CONSIGNE:
Pour chacune des affirmations (a), (b) et (c), dites si elle concorde avec l'extrait ci-dessous. Répondez par oui ou par non, puis citez mot pour mot les termes de l'extrait qui tranchent. (a) L'orateur déclare qu'il tolérera des attaques du Burundi depuis le Rwanda. (b) Ceux qui projetteront de telles attaques seront chassés du territoire. (c) La guerre dure depuis dix ans.

EXTRAIT:

○ ○ ○ ○ ○

On a accusé le Palitehutu de vouloir attaquer le Burundi depuis le Rwanda.

- Il y eu une attaque du Palitehutu depuis la Tanzanie. Quant à moi, j'ai déclaré aux réfugiés que
je ne pouvais tolérer des attaques du Burundi depuis le Rwanda. Ceux qui le feront ou le
projetteront seront chassés du territoire. Tout d'abord parce que nous devons respecter les
accords internationaux, ensuite parce que nous ne pouvons nous permettre l'ouverture d'un
nouveau front dans le nord. En effet, des membres du Front patriotique se trouvent à Bujumbura
pour aider l'armée burundaise à garder les camps où se trouvent des Tutsis. S'il y a attaque du
Palitehutu, ils ouvriront un nouveau front dans le sud. Alors qu'après trois ans de guerre, nous
nous acheminons difficilement vers la paix, nous ne pouvons prendre un tel risque.

○ ○ ○ ○ ○

ENTRÉES AFFICHÉES:

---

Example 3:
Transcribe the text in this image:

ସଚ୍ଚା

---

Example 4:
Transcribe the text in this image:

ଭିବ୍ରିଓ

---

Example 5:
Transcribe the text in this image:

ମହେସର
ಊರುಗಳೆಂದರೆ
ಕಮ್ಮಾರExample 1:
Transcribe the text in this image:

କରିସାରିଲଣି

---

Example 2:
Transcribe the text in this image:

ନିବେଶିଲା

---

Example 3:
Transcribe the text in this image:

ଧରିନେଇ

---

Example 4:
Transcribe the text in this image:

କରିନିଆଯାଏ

○ ○ ○ ○ ○

RÉPONSE FINALE:
(a) Non : « je ne pouvais tolérer des attaques du Burundi depuis le Rwanda »
(b) Oui : « Ceux qui le feront ou le projetteront seront chassés du territoire »
(c) Non : « après trois ans de guerre »